The difference is even greater among younger drivers. Young women between 17 and 25 are rewarded with 11% more bonus miles compared to men in the same age group: this is specifically down to their safer driving.
insurethebox’s telematics policy includes accident alerts which use a number of data factors to assess a driver’s possible involvement in a collision. Could you tell us what data factors are the variables used to assess a car incident forecast?
An insurethebox telematics policy includes accident alerts which uses a number of data factors to assess a driver’s possible involvement in a collision to trigger a call to the driver or emergency services.
If a significant G-Force impact is registered, insurethebox examines the time of day, whether the vehicle is still moving, and the type of road the vehicle is on. If we detect a high impact, our team will attempt to contact the customer to check they are alright.
If insurethebox is unable to reach the policyholder, our team will review and make a decision on whether to call the emergency services with the location of the vehicle.
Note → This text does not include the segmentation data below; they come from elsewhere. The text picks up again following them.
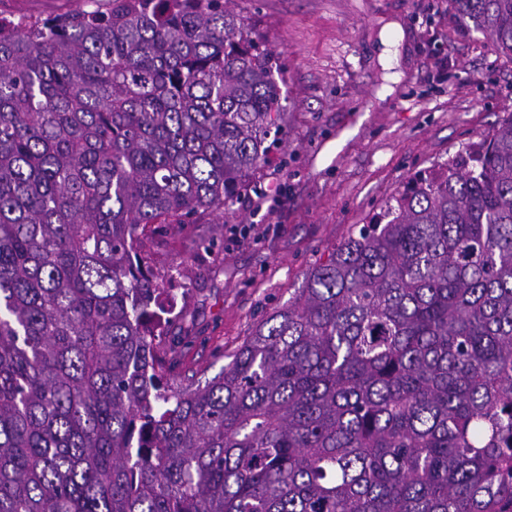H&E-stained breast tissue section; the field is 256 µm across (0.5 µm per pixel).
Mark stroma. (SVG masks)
Masks as SVG:
<instances>
[{
	"instance_id": "35a3bbf8",
	"label": "stroma",
	"mask_w": 512,
	"mask_h": 512,
	"mask_svg": "<svg viewBox=\"0 0 512 512\" xmlns=\"http://www.w3.org/2000/svg\"><path fill=\"white\" fill-rule=\"evenodd\" d=\"M83 0H0L28 21ZM281 88L276 165L224 214L154 235L178 372H221L307 269L383 212L416 174L478 147L512 117V58L453 0H232Z\"/></svg>"
}]
</instances>
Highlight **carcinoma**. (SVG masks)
<instances>
[{"mask_svg":"<svg viewBox=\"0 0 512 512\" xmlns=\"http://www.w3.org/2000/svg\"><path fill=\"white\" fill-rule=\"evenodd\" d=\"M0 16V512H512V116L408 182L211 378L143 237L272 165L226 0ZM512 58V0H454Z\"/></svg>","mask_w":512,"mask_h":512,"instance_id":"carcinoma-1","label":"carcinoma"}]
</instances>
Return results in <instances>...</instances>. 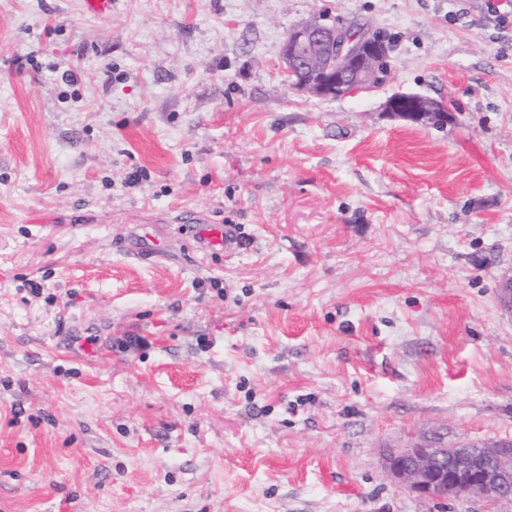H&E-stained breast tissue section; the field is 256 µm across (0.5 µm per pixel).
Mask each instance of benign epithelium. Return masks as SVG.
I'll return each mask as SVG.
<instances>
[{"label":"benign epithelium","instance_id":"benign-epithelium-1","mask_svg":"<svg viewBox=\"0 0 512 512\" xmlns=\"http://www.w3.org/2000/svg\"><path fill=\"white\" fill-rule=\"evenodd\" d=\"M282 57L294 86L338 98L377 84L388 65L390 46L366 29L352 36L346 27L308 21L288 31ZM385 109L415 123L439 126L448 121L443 103L416 93L394 94ZM388 467L399 486L420 498L512 500L511 441L456 448L447 454L416 444L391 453Z\"/></svg>","mask_w":512,"mask_h":512}]
</instances>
The RAC foundation found that women drivers are increasing in number at a faster rate than men. What data trends are insightful about the habits of women drivers?
Analysis of insurethebox driving data from between January 2017 and December 2018 has revealed that women are the safer drivers, particularly when it comes to speeding.
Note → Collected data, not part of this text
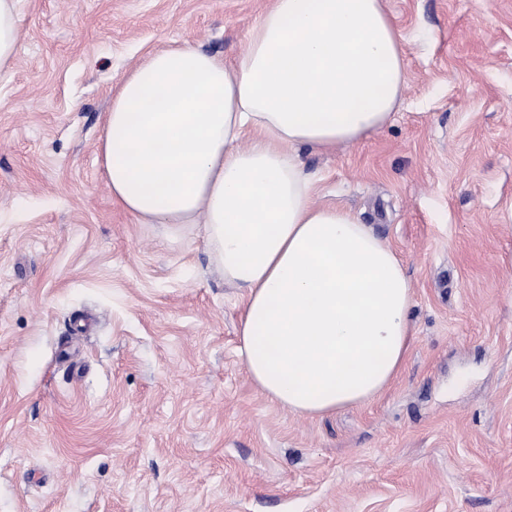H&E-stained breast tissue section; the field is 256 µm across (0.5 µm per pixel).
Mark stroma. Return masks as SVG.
Instances as JSON below:
<instances>
[{
    "mask_svg": "<svg viewBox=\"0 0 512 512\" xmlns=\"http://www.w3.org/2000/svg\"><path fill=\"white\" fill-rule=\"evenodd\" d=\"M270 0H20L0 75V512H512V0H384L394 118L298 153L400 257L412 342L368 402L268 398L202 225L114 202L100 146L135 66L232 59Z\"/></svg>",
    "mask_w": 512,
    "mask_h": 512,
    "instance_id": "1",
    "label": "stroma"
}]
</instances>
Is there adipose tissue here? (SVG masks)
I'll list each match as a JSON object with an SVG mask.
<instances>
[{
    "instance_id": "1",
    "label": "adipose tissue",
    "mask_w": 512,
    "mask_h": 512,
    "mask_svg": "<svg viewBox=\"0 0 512 512\" xmlns=\"http://www.w3.org/2000/svg\"><path fill=\"white\" fill-rule=\"evenodd\" d=\"M232 62L191 43L124 76L102 142L112 198L144 224L205 226L246 292L239 351L264 394L322 417L403 365L412 294L396 253L314 201L295 154L351 147L392 116L406 74L382 0H272Z\"/></svg>"
}]
</instances>
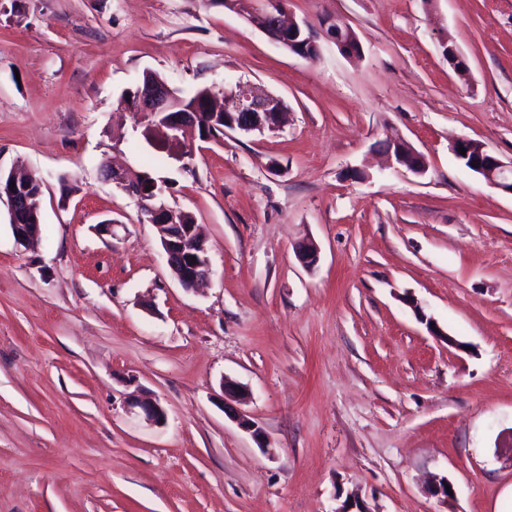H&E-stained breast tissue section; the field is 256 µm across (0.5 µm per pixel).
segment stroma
Segmentation results:
<instances>
[{
  "mask_svg": "<svg viewBox=\"0 0 512 512\" xmlns=\"http://www.w3.org/2000/svg\"><path fill=\"white\" fill-rule=\"evenodd\" d=\"M286 8L340 18L361 56L304 59L203 0H0V169L43 187L36 247L0 203V512H512V195L452 151L512 161V0ZM148 70L186 96L251 83L288 120L183 166L118 106ZM396 134L424 175L388 166ZM106 161L167 182L207 288L171 277ZM226 377L268 449L225 415Z\"/></svg>",
  "mask_w": 512,
  "mask_h": 512,
  "instance_id": "stroma-1",
  "label": "stroma"
}]
</instances>
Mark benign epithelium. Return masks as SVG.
I'll use <instances>...</instances> for the list:
<instances>
[{"label":"benign epithelium","instance_id":"obj_1","mask_svg":"<svg viewBox=\"0 0 512 512\" xmlns=\"http://www.w3.org/2000/svg\"><path fill=\"white\" fill-rule=\"evenodd\" d=\"M262 15L265 23L260 31L284 48L308 52L316 58L320 55V39L323 38L339 49L349 50L352 56L359 54L356 49L360 45L359 39L347 25H340L328 18L323 19L317 27L306 21L299 23L287 17L285 8L275 0L272 7L262 11ZM220 92L224 95V101L231 104L229 108H222L223 122L231 129L245 135L263 136L281 128L287 112L281 97L262 94L252 84L241 81L224 86ZM133 108L147 119V129L161 132L164 140L171 145L172 154L182 159L193 155L192 149H181L180 134L184 129H195L199 141L208 143L211 141L208 126L214 124L218 115L216 111L210 112L209 119H202L197 105L184 108L183 98L176 89L165 82L152 81L146 75L142 78ZM461 148L466 150V154H459ZM452 151L467 169L481 175L489 184L512 194V164H505L483 145L469 139L458 140ZM386 153L393 166L402 167L413 174L422 175L428 169L425 156L401 137L387 141ZM103 175L105 180L137 200L146 221L155 227L168 267L180 285L186 290H194L208 281L212 268L199 225L177 223L178 212L166 203L164 190L159 188L158 183L153 182L147 187L138 183L129 172L109 165L103 167ZM32 183L34 180L28 177L24 179L13 171L6 174L0 170V202L7 203L11 229L18 241L25 244L39 233V225L20 222L21 215L30 206L26 192ZM319 253L318 246L313 242L304 243L298 248L300 261L308 269L318 263ZM223 393L224 414L233 419L260 447H268L265 431L259 423L232 405V402L243 399L242 386L226 379ZM131 406L140 408L144 418L151 423L165 420V411L157 403L136 400Z\"/></svg>","mask_w":512,"mask_h":512}]
</instances>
Our telematics data has revealed that men are 46% more likely to speed than women. It also reveals that younger drivers (17-25) are the biggest speed culprits, with young men speeding a huge 55% more than young women. Worryingly off the back of that statistic is evidence from our data that shows that drivers who speed 20% of the time increase their risk of having an accident by 87%.
Women are also safer when it comes to driving at night. Driving in the dark is significantly more dangerous than driving when visibility is clear. Despite this, young men drive 28% more than women between midnight and 5am which is the most dangerous time to be on the road.
Are men of certain geographical regions of the U.K letting the rest of men down or is there more environmental influences to consider here?
According to insurethebox data, men in Scotland are the biggest culprits of speeding. This contrasts with women in the East of England who are the least likely to speed. 20 year old Scottish men in particular are 4 times more likely to speed than women of all ages in the East of England.
Data from the Department for Transport shows that since 2013 the number of men involved in reported road accidents has decreased year on year in addition to the number of casualties decreasing year on year, does your findings support this trend or say otherwise? Is this reduction an indicator that services such as insurethebox offers are helping reduce the number of accidents?
Telematics plays an important role in influencing driver behaviour to reduce the incidence of road deaths. Putting the power back into the driver’s hands by giving them the information they need to take control of their driving is vital to tackling road casualties.
Over the last two years, the insurethebox award-winning speed reduction campaign has used unique insights to communicate with customers who frequently speed, highlighting the risk of an accident and urging them to slow down and take more care.
As a result of our work, speeding instances among the highest risk drivers have reduced by about 29%. This has cut the frequency of accidents among young drivers by 9%, reduced the damage caused when bumps do occur, saved the distress of making a claim and most importantly, reduced the risk of catastrophic injury.